#### [Text section]
>>>>>

For all of the bluster about self-directed investment, all the talk that it's easy to find great stocks and buy them at the right prices, most investors need at least a little help from others. Few investors place orders on their own. Almost no one can call up a great company and offer to pay $1000 for ten shares of stock. Even Warren Buffett or Carlos Slim Helú spends time negotiating, often with layers of professionals.
At any point in time, there might be thousands of people willing to sell a stock and thousands of people willing to buy. How do you put all of these people together? How do they negotiate a price? Do you need a broker to buy stocks? You need some sort of intermediary—generally markets, exchanges, and brokers.
What is a Stock Broker? What is an Investment Broker?
In the current jargon, a stock broker is an organization which employs people who carry out investments. The person who helps you buy and sell investments is an investment broker or a registered representative or a financial advisor.
An investment broker is a person who helps you buy and sell investments. These don't necessarily have to be stocks—they can be bonds, real estate, futures, options, and other investments.
Duties of Investment Brokers, Reps, and Advisors
The bare minimum a stock or investment broker must do is help you buy or sell securities (stocks, funds, bonds, options, futures, or other securities). That's it.
A broker may provide additional services, such as doing research, offering advice, or answering questions. These questions can range from "How much should I pay for a share of McDonald's?" to "What are the tax implications of buying municipal bonds?" to "What's with the sugar cane harvest in Brazil this year anyhow?" This advice is not free. Sometimes it's worth the money. Sometimes it's not.

<<<<<

#### [Entries provided]
>>>>>

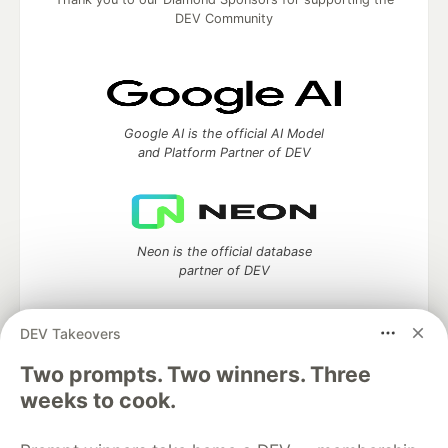
DEV Community
Google AI is the official AI Model
and Platform Partner of DEV
Neon is the official database
partner of DEV
DEV Takeovers
Two prompts. Two winners. Three
Algolia is the official search partner
of DEV
weeks to cook.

<<<<<

#### [What you have to do]
Pick up the text on stock and investment brokers after its last sentence and continue it in the same style.

#### [Written response]
Brokers must follow specific regulations of the SEC (PDF link; kind of dull reading) that attempt to ensure that they keep your best financial interests in mind. That's not exactly a master class in how to be a good stock broker; think of it as the bare minimum required to be a responsible broker.
What is a Brokerage Firm?
Most brokers don't work alone. A brokerage firm is a company which employs brokers for the purpose of investing for their clients. A brokerage firm has more leverage than an individual broker due to its size. They can pool their orders, for example, to execute fewer and larger trades by serving as a mediator between their own clients.
Are these terms confusing yet? Many people use the word "broker" to refer to "brokerage".
Do You Need a Broker to Invest?
Before the Internet was available to the general public, the easiest way to buy or sell a stock was to call a stock broker at a brokerage on the telephone. You'd get a call or letter the next day telling you about your transaction.
With the Internet, it's much easier to buy or sell without ever talking to a human being. Of course, now a brokerage has to hire fewer brokers and its costs are lower. Several new brokerages started the trend of offering fewer services at deeply discounted costs: for example, buying or selling for a flat fee of $10 or less without requiring you to speak to anyone, make a call, send a letter, do anything other than indicate your intent.
Generally these days, "discount brokerage" and "online brokerage" refer to the same thing. If you read an investing book from even twenty years ago, you may find the terms a little outdated.
If you don't need guidance on your trades, you can minimize your costs by using a discount broker. Of course, many of these brokerages also offer premium services such as paid financial advice, but you can use that only if you need it. This is the easiest way to buy stock and the easiest way to sell stock shares: go to a website, click a few buttons, and you're done. Alternately get the mobile app and keep your phone/tablet/phablet out of the hands of toddlers.
The Internet has also provided much more accurate and available information on companies and their stocks: you can get news as it happens to help you make good decisions. Now you can get opinions as they happen to tempt you to make frequent and rash decisions. You don't have to wait days for stock broker advice.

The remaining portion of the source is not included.